Power of speech could improve dementia diagnosis
New research from the University of Sheffield and Sheffield Teaching Hospitals NHS Foundation Trust found that only half of patients seen at neurology-led memory clinics at the Royal Hallamshire Hospital suffered with dementia.
Many patients are referred to the memory clinic because they have concerns about their memory although they do not show any signs of dementia. Using a research method called 'Conversation Analysis', whereby audio or video recordings of talk between patients, carers and doctors are examined very closely, the research team looked for subtle differences in the use of language which can be tell-tale signs of early dementia.
The research could help doctors distinguish between people with early stage dementia and those with memory concerns related to mood or anxiety-related problems.
The study, led by Markus Reuber, Professor of Clinical Neurology at the University of Sheffield and Honorary Consultant Neurologist at Sheffield Teaching Hospitals NHS Foundation Trust, is the first in the world to use 'Conversation Analysis' as a diagnostic tool in the memory clinic.
Professor Reuber and his team, along with Professor Paul Drew at Loughborough University, had used a similar technique to demonstrate that the way in which patients speak about their symptoms can help doctors distinguish between descriptions of epileptic fits and seizure-like attacks caused by distress.
Around 800,000 people have been diagnosed with dementia in the UK, but it is believed many others remain undiagnosed – especially in the early stages. The Alzheimer's Society predicts the number of dementia sufferers is to increase to one million by 2021 and 1.7 million by 2051.
Dr Daniel Blackburn, Honorary Senior Lecturer at the University of Sheffield and Consultant Neurologist at Sheffield Teaching Hospitals NHS Foundation Trust, said: "This research is very important because such a high proportion of the people referred to the neurology-led specialist memory clinic are not found to have any signs of dementia at present.
"Six years ago one in five patients seen in the memory clinic did not have dementia, but recently this ratio has been closer to one in two.
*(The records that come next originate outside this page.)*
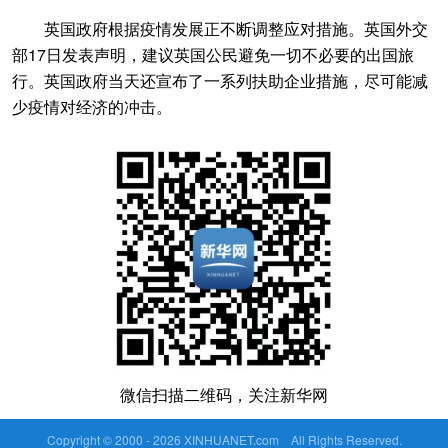
英国政府根据疫情发展正不断调整应对措施。英国外交
部17日发表声明，建议英国公民避免一切不必要的出国旅
行。英国政府当天还宣布了一系列扶助企业措施，尽可能减
少疫情对经济的冲击。
微信扫描二维码，关注新华网
Copyright © 2000 -
2026 XINHUANET.com All Rights Reserved.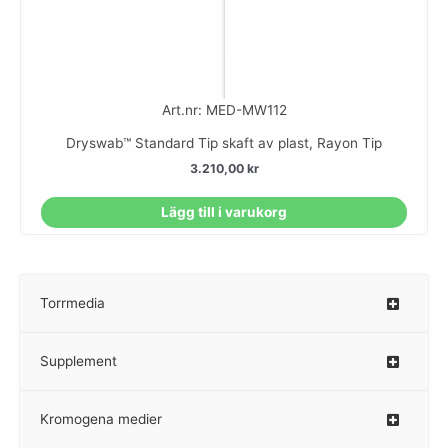
Art.nr: MED-MW112
Dryswab™ Standard Tip skaft av plast, Rayon Tip
3.210,00
kr
Lägg till i varukorg
Torrmedia
–
Supplement
–
Kromogena medier
–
The increase in referrals of people memory concerns but no dementia may be related to recent UK government initiatives to identify more people with dementia early on in their illness, so these are quite startling findings.
"Not only could these findings allow GPs and other primary care health professionals to identify which patients need to be referred to specialist memory clinics, but they could also help minimise the distress of patients who do not suffer with dementia while they seek support and reassurance for memory problems as they navigate through a complex system."
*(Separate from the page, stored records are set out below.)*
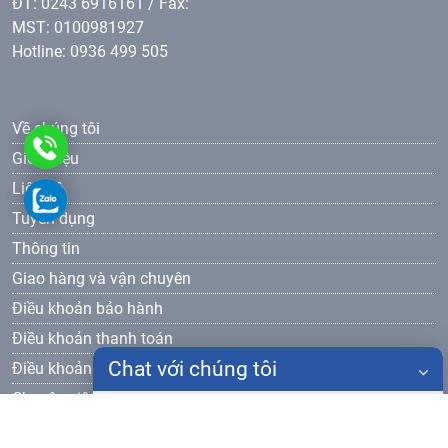
ĐT: 0243 6916161 / Fax:
MST: 0100981927
Hotline: 0936 499 505
Về chúng tôi
0936499505
Giới thiệu
Liên hệ
0936499505
Tuyển dụng
Thông tin
Giao hàng và vận chuyên
Điều khoản bảo hành
Điều khoản thanh toán
Chat với chúng tôi
Điều khoản bảo mật
Chuyên viên bán hàng
Họ tên
Mr Cường - 0936 499 505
Patients experiencing memory concerns unlikely to develop into dementia often suffer with low mood, anxiety and depression leading to further memory problems. But these are all treatable when identified, and simple interventions such as reassurance, talking treatments or medication for anxiety and depression may help.
Video recordings were made of the patient's initial visit to the memory clinic. The analysis focused especially on the opening conversation between the neurologist and the patient, and any family or friends who accompanied them. The close examination of the recordings revealed that there are two distinct conversational profiles for patients with dementia and those with memory concerns unrelated to dementia.
These profiles are based on such features as who is most concerned about their memory (patient or family), patients' ability to respond to complex questions (i.e. two questions in one), how much they elaborate their answers, repetitiveness and hesitancy in answering, and the frequency with which they respond that they 'don't know.' These features, for instance, the patient's ability to answer complex questions fully by answering all parts of the question, can show the doctor whether the patient's memory system is working well or not.
The findings of the study allow doctors to use their conversation with the patient as a kind of examination in which they look for signs of disease. Whereas a stroke might cause weakness in a leg evident on physical examination, dementia is likely to cause particular difficulties with ordinary conversation which doctors will now be able to look out for.